IPA to Share Research and Best Practices With Member Companies During UIBC 2021

Author
Cheryl Burgess

Independent Project Analysis (IPA) will hold its annual meeting of the Upstream Industry Benchmarking Consortium (UIBC) starting in November 2021. Presentations and working sessions for upstream sector owner companies that benchmark their capital projects with IPA will again share industry research and Best Practices through virtual sessions over several weeks. UIBC 2021 kicks off on Tuesday, November 9, 2021, with the welcome address by Carlos Tapia, Director of Energy Practice, followed by the keynote address given by IPA President and CEO, Edward Merrow. IPA will deliver each live webinar twice to accommodate different time zones. The conference will conclude in mid-December 2021, with a break from November 20 to 30, 2021, for the U.S. Thanksgiving holiday.

Below we highlight the new industry research to be delivered for the first time during the UIBC 2021 webinar series as well as the sessions on focused topics:

INDUSTRY SURVEY: HOW THE CAPITAL PROJECTS INDUSTRY IS REACTING TO COVID-19

Throughout the pandemic, IPA has conducted surveys on the effects of COVID-19 on project costs and schedules. The objective of the surveys is to use the experience of estimators and planners to understand mitigation strategies for mid- to long-term disruptions and feed this knowledge into our clients’ projects and project systems. This webinar session outlines what we have found so far as the pandemic has progressed.

FOCUSED TOPICS: IMPROVING GHG PERFORMANCE OF PROJECTS—WHY, HOW, AND WHAT

Improving the greenhouse gas (GHG) emissions performance of projects has become a significant concern for E&P owners/operators globally. This presentation will highlight the progress Industry has made in its journey to a low-carbon future, the tools and frameworks it is deploying to measure and improve its GHG performance, and how these changes are starting to manifest in less GHG-intensive hydrocarbon production.

FOCUSED TOPICS: THE E&P ORGANIZATION OF THE FUTURE

As oil and gas companies expand into new energies, they face critical decisions about how to integrate new energy ventures into their existing project organizations. These integration decisions have major, lasting implications on organizational efficiencies and long-term success. Companies may be under the impression that the best (or only) option is to keep new energies separate from their more mature businesses. This session will explore the strengths and weaknesses of various integration approaches and discuss what others are doing across the industry to help ensure today’s organizational choices foster robust businesses in the long run.

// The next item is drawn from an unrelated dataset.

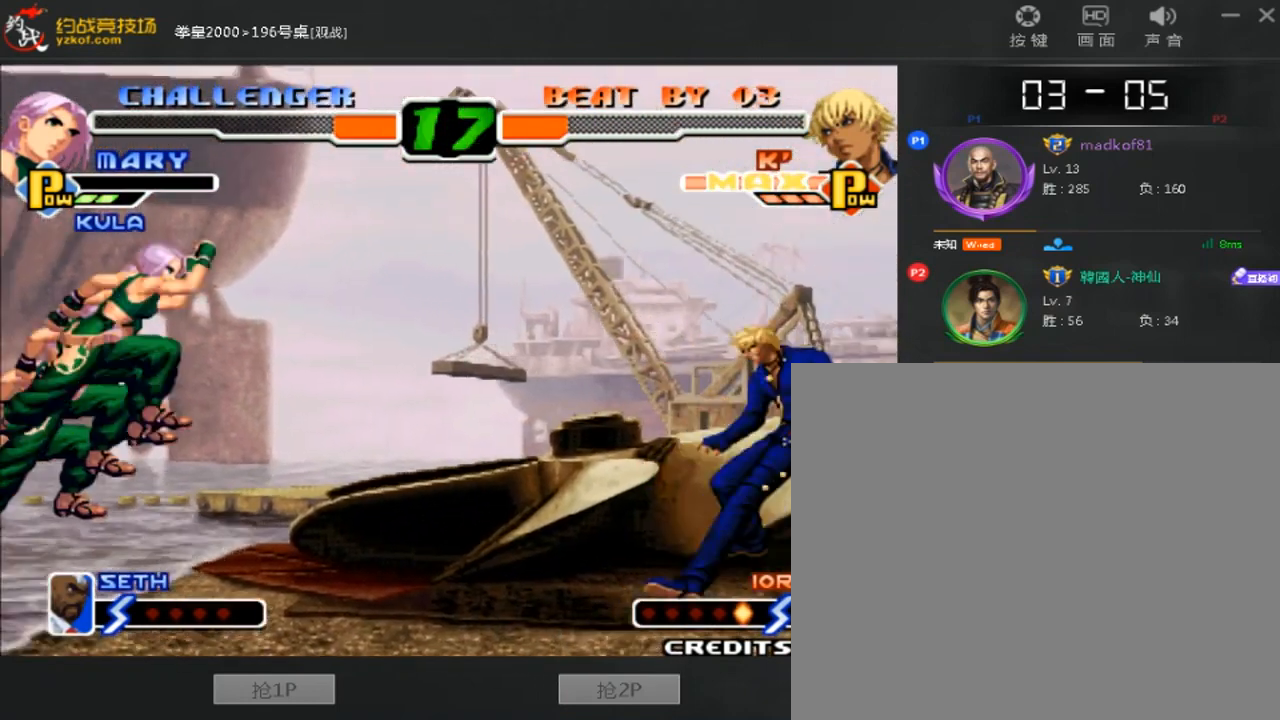
{"dt_ms": 1000, "buttons": [], "left_stick": "down"}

RESEARCH STUDY: AGILE PROJECT MANAGEMENT IN E&P

This study looks at how Agile, a methodology that has been around for 20 years, is now being used in capital projects. Although initially intended for the software industry, Agile has helped make positive change across industries. The study looks at the opportunities and limitations Agile provides when applied to projects that require large amounts of precise engineering and relative inflexibility in execution with a multitude of long-lead items.

RESEARCH STUDY: TOPSIDE MODIFICATIONS

Offshore revamp projects, or topside modifications, have historically been overlooked in the offshore E&P business—mostly because of their low capital cost relative to the installation of new facilities. As the offshore E&P business shifts its focus from building new topsides to maintaining or repurposing existing assets, the control and efficiency of these projects will come more into focus. The purpose of this study is to characterize the practices associated most strongly with better project predictability given a particular project context.

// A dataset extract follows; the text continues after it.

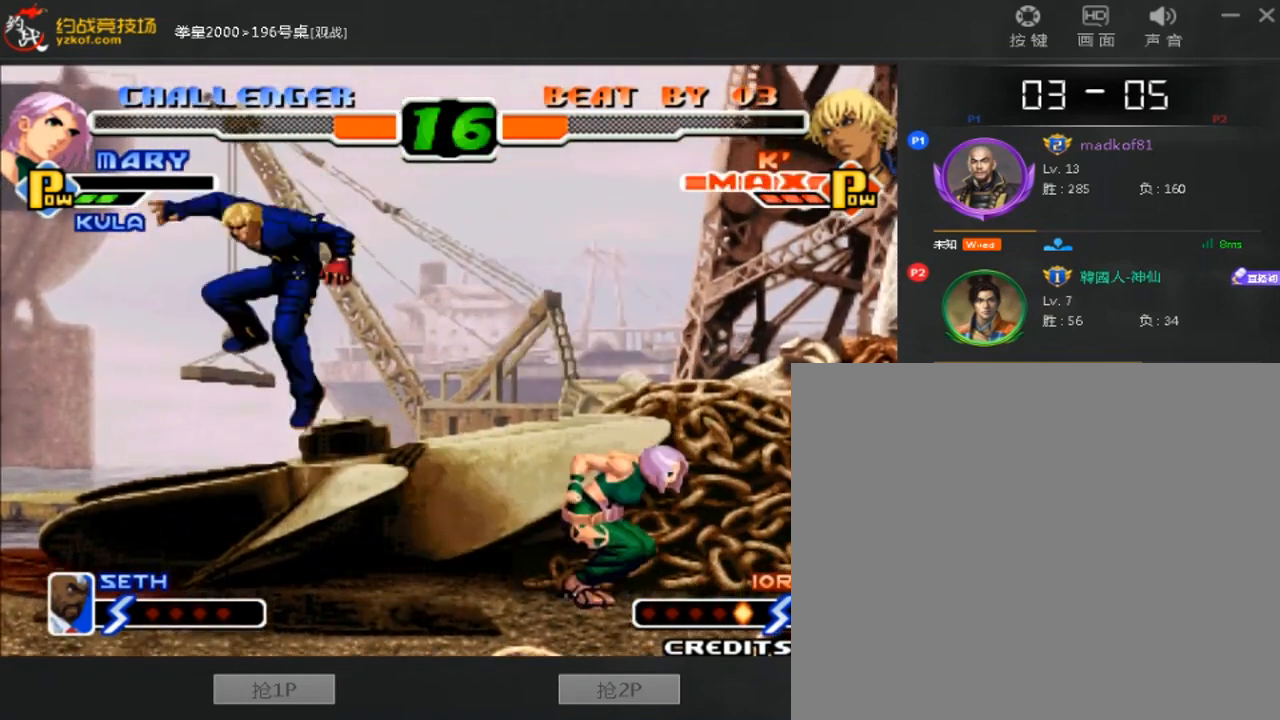
{"dt_ms": 480, "buttons": ["A"], "left_stick": "center", "events": [[80, "left_stick", "right"], [200, "D", "down"], [200, "left_stick", "center"], [280, "D", "up"], [400, "A", "down"]]}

RESEARCH STUDY: PRODUCTION RAMP-UP PERFORMANCE

This study illustrates Industry’s performance for production ramp-up and the reasons behind it. Typical industry ramp-up curves are provided to serve as baselines. The study then illustrates the common failure modes behind slower production ramp-up. Finally, this study investigates what practices can be used to help improve ramp-up performance.

RESEARCH STUDY: BUSINESS FRONT-END LOADING (FEL) OF E&P PROJECTS

More than any other industrial sector, E&P projects encounter numerous obstacles and challenges as they move from discovery and early appraisal into scope development. Many E&P projects enter Select (scope development) with potentially crippling problems. Effort is then spent to develop these projects only to find that commercial, regulatory, carbon intensity, or political problems make further progress impossible (at least in the short term). This study is premised on the idea that having stronger and clearer deliverable requirements prior to entering Select would lead to a stronger portfolio of projects overall. The study focuses on what critical elements past projects that stalled in Select were missing when they passed the gate to enter that phase.